The utility told the New York Public Service Commission it needed to know by the end of September whether the proposed Clean Energy Standard (CES) will be passed, which would require 50 percent of all electricity used in the state come from clean and renewable energy sources by 2030. Those sources would include nuclear power. If it isn’t passed, Exelon said it could shut down the 640-MW Nine Mile Point Unit 1 and the 597-MW Ginna plant, according to Platts. The proposed plan would give zero-emission credit payments from electricity retailers to units 1 and 2 at Nine Mile Point, Ginna and Entergy’s (NYSE: ETR) 849-MW FitzPatrick nuclear plant. Entergy said it will shut down FitzPatrick in 2019.
Exelon said it needs to decide whether to move forward with about $55 million on fuel to be fabricated for a March 2017 refueling and maintenance outage at Nine Mile Point 1. Refueling at Unit 2 was completed this spring, the article said. Ginna must notify the PSC by September 30 whether it will continue operations under a reliability support services agreement. The U.S. Federal Energy Regulatory Commission conditionally approved a settlement agreement that will keep Ginna open through March 2017.

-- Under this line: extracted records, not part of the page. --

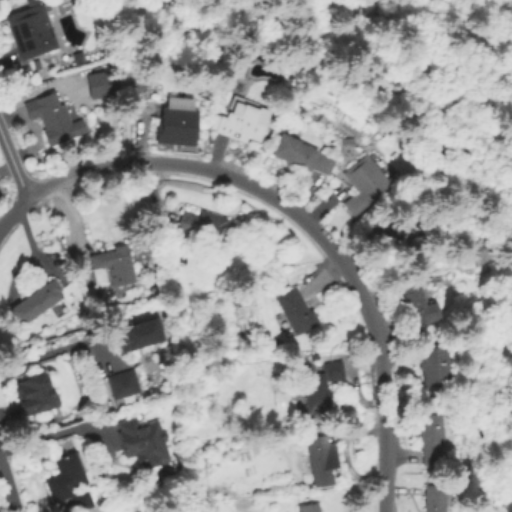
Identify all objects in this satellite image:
road: (502, 12)
building: (28, 30)
building: (31, 31)
road: (123, 80)
building: (97, 83)
building: (97, 83)
building: (138, 86)
building: (51, 118)
building: (178, 118)
building: (53, 119)
building: (174, 121)
building: (238, 121)
building: (240, 121)
building: (301, 153)
building: (300, 154)
road: (164, 162)
road: (13, 165)
building: (363, 184)
building: (364, 185)
building: (200, 222)
building: (204, 224)
building: (414, 225)
building: (485, 245)
building: (111, 264)
building: (112, 265)
building: (34, 301)
building: (36, 301)
building: (418, 303)
building: (417, 306)
building: (293, 311)
building: (296, 311)
building: (136, 333)
building: (141, 333)
road: (55, 349)
building: (433, 365)
building: (435, 365)
building: (120, 383)
building: (125, 383)
building: (318, 388)
building: (321, 388)
building: (31, 393)
building: (32, 393)
road: (56, 431)
building: (430, 437)
building: (434, 438)
building: (140, 441)
building: (143, 442)
building: (319, 459)
building: (322, 459)
building: (66, 480)
building: (69, 481)
building: (432, 498)
building: (435, 498)
building: (306, 507)
building: (308, 507)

L. Michael Treadwell, CEO of the Oswego County Industrial Development Agency and a member of Upstate Energy Jobs, responded to the news that Nine Mile Point 1 could close prematurely.
“We are very close to the finish line in this regulatory process, and the news that the plant could shut down without the CES is a reminder that the state’s economic and environmental future is now at stake,” Treadwell said. “If New York is serious about obtaining cleaner air and maintaining our economic health, which state leaders and energy stakeholders have said they are, then they should incent the outcome.”
Exelon recently requested a 20-year license extension for the dual-unit Peach Bottom nuclear plant in Pennsylvania. The utility also announced it was shutting down the Quad Cities and Clinton nuclear power plants in Illinois by 2018.